Product in U.K. continues to show strength also a talk among customers. I think I said, we do see that the digital shift is picking up pace. Customers are starting to realize that sort of going digital is inevitable. It's also been published tests during the quarter where to reach sort of a test entity have tested different solutions when it comes to analogue to digital, digital to analogue so trying to sort of maintain existing hardware but converting signals and recommend that this is not the solution to go for, the recommendation is that you need to go fully digital. And we believe that will further sort of trade drive for the digital transformation now in the U.K. that we believe will continue to pick up pace until the shutdown in their own network in 2025. Because if you think about this 1.8 million, 1.9 million connections in the U.K., and that's a quite a daunting task to replace all of that hardware units during this period of time.
On the gross margin, the challenge in the supply chain and higher freight cost and on costs, do you see any light in the tunnel? We have sort of, I would say, cost-wise, we don't see any real improvements. If anything, during the first half of the year, there has been some continued price increases when it comes to components. I think when it comes to availability, the situation has stabilized a bit. So availability is still -- it's still challenging, but it's more stable and maybe slightly improving. I do think it will continue to improve, especially from an availability perspective as we move further into them this year and beginning of next year, especially if we look at the economic climate, and I think we all see electronic goods -- sort of sales of electronic goods is starting to decline, which will lead to improved availability of components in the end.

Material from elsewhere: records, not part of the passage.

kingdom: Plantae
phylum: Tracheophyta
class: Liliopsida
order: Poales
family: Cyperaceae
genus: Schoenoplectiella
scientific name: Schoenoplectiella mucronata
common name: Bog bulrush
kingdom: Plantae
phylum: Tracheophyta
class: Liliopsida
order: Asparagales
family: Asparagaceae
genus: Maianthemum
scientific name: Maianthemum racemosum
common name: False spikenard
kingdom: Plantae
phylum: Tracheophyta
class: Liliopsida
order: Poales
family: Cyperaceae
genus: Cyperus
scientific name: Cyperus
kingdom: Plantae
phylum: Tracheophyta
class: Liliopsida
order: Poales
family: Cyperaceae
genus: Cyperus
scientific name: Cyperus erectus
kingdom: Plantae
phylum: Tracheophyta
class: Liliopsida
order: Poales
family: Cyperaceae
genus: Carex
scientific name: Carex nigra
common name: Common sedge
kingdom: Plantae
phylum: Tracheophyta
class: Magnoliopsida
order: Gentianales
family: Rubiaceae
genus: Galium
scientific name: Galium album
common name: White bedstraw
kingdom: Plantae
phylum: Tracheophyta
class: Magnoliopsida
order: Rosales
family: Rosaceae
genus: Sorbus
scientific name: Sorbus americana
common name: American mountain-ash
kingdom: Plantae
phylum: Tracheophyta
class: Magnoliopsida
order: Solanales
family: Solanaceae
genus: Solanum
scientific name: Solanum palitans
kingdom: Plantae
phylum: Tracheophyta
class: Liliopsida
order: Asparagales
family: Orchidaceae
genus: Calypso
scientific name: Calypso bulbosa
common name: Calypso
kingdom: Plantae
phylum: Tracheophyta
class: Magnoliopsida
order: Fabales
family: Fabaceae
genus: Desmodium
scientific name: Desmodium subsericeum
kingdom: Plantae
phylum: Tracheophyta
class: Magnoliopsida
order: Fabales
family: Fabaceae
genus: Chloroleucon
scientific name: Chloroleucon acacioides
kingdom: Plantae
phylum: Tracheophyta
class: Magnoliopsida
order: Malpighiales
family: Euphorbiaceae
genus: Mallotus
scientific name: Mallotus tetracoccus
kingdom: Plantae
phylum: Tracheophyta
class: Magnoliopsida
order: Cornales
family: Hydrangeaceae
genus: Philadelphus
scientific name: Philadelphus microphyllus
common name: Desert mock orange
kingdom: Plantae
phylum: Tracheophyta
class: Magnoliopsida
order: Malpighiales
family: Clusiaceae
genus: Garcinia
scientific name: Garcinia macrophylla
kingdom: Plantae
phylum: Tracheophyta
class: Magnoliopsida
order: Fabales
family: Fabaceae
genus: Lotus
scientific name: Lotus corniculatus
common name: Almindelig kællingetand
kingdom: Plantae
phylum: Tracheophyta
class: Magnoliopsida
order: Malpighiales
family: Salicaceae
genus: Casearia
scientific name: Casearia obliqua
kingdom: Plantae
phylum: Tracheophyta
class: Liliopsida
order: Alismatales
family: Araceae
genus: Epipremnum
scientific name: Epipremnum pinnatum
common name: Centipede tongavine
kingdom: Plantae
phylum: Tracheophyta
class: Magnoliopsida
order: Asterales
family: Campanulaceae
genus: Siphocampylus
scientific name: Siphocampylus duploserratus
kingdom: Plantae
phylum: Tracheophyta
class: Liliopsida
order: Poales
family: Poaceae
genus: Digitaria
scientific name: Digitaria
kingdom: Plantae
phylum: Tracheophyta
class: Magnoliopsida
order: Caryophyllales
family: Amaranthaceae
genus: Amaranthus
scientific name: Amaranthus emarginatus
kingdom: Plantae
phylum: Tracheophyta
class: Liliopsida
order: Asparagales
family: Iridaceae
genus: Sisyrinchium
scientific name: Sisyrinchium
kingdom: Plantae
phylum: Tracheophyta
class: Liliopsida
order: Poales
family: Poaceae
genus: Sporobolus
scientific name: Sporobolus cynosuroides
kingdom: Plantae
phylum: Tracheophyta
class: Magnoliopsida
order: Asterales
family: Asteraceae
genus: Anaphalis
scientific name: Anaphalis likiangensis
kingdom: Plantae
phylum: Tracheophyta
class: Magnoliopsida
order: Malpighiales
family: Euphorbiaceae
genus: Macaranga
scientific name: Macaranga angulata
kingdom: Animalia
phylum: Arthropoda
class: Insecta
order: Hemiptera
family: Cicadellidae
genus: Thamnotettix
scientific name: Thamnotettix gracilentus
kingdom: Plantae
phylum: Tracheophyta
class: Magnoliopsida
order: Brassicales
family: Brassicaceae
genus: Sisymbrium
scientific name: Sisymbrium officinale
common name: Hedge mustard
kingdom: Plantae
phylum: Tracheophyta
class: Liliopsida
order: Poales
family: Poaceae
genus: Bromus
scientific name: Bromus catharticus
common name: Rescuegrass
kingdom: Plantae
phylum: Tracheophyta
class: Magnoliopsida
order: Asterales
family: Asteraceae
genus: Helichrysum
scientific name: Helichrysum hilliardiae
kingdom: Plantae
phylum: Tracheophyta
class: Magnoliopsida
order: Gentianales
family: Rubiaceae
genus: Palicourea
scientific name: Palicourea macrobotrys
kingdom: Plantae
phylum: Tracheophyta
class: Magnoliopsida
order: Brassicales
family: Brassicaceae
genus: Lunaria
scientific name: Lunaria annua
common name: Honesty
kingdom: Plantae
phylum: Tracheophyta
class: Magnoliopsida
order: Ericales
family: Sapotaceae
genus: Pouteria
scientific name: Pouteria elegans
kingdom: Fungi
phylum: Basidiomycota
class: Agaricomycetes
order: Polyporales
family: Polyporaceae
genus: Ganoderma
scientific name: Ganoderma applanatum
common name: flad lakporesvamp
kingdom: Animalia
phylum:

Final question here from Redeye. It seems like some parts of Europe are experiencing another wave of COVID. Are you noticing anything in your centers. -- is specifically increasing anywhere or are you working to limit the impact? So as you say, yes, COVID is unfortunately starting to rise again in many countries, especially we've seen it in the southern part of Europe, where we don't have any service delivery to date.
We do have experienced some cases of COVID in our other countries like Sweden and the U.K. So far, knock on wood, limited -- sort of few cases or a limited view. But it's, of course, something that we're monitoring closely. And COVID has taught us to manage sort of service delivery also from a distance. And we hope that we can continue to do that in a good way and hopefully maintain low levels of sick leave, obviously, we start to see increasing levels of COVID.
And I see that was -- I think that was all the questions that we received in the digital chat room as well. So thank you very much for good and insightful questions. Thank you very much for listening in.
As I mentioned, it's positive that we continue to see good growth in all main regions in both products and services. Now we focus on maintaining a good growth for the company, continue to grow our business, continue to take market share while we ensure we get back to profitability. So that would be our continued focus during the third quarter of this year.
With that said, I wish you a great summer and looking forward to speak to you again. Thank you and bye.